Steps Governments Are Taking to Regulate Bitcoin Mining Infrastructure
- Mandatory Pool Requirements: Oman and Kazakhstan require licensed miners to operate through government-accredited pools, consolidating computing power and enabling regulatory oversight of mining revenue and energy consumption.
- Licensing Frameworks: Both jurisdictions have established formal licensing systems that allow miners to operate legally while maintaining transparent communication with authorities and avoiding excessive taxation.
- Energy and Infrastructure Planning: Governments are tying mining operations to broader digital infrastructure strategies, including data center development, power generation partnerships, and economic diversification initiatives.
- Automated Tax Reporting: Kazakhstan's system includes automated revenue reporting to tax authorities through government-accredited pools, creating a structured financial accountability mechanism.
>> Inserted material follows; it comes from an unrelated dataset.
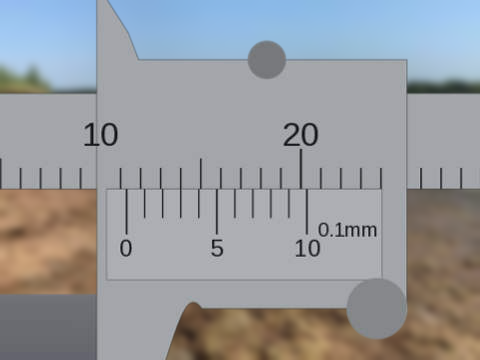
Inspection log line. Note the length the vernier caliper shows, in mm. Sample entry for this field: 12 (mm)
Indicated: 11.3 (mm)
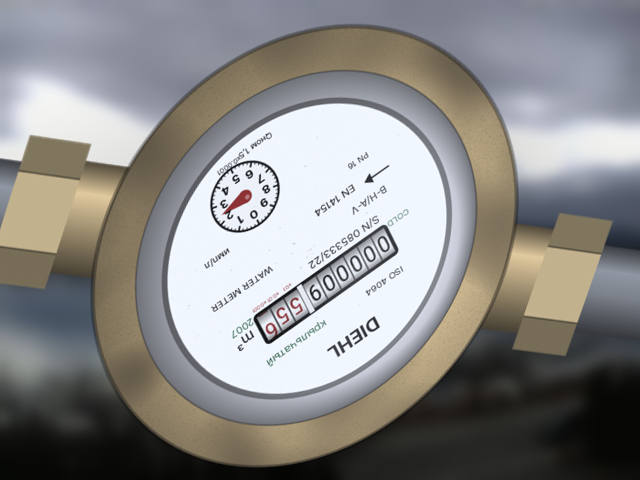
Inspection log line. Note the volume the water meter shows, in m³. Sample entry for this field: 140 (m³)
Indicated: 9.5562 (m³)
The announcement signals a broader shift in how governments view Bitcoin mining. In the early years, miners largely chased cheap electricity and permissive local rules. The newer model is more formal, involving licensing, national entities, energy partnerships, data-center planning, and pool-level oversight. For investors watching the crypto market, this can affect where computing power develops and how mining jurisdictions compete for capital.
Enegix operates data centers with up to 250 megawatts of capacity in Kazakhstan and Canada and is also developing North American operations under Enegix Canada, combining gas extraction, on-site power generation, Bitcoin mining, and artificial intelligence and high-performance computing colocation. This expansion suggests that the sovereign-pool model is gaining traction beyond the Middle East.
The immediate question for miners and investors is how Oman defines the approved regulatory framework around licensed mining companies. If the country can combine low-cost energy, policy clarity, and reliable settlement infrastructure, Omanhash could become a serious regional mining venue. If rules are too restrictive, some miners may prefer more flexible jurisdictions. Either way, the announcement is another sign that Bitcoin mining is no longer just a race for machines and power contracts. It is increasingly becoming a policy race, with governments deciding how much control they want over the infrastructure behind the world's largest digital asset.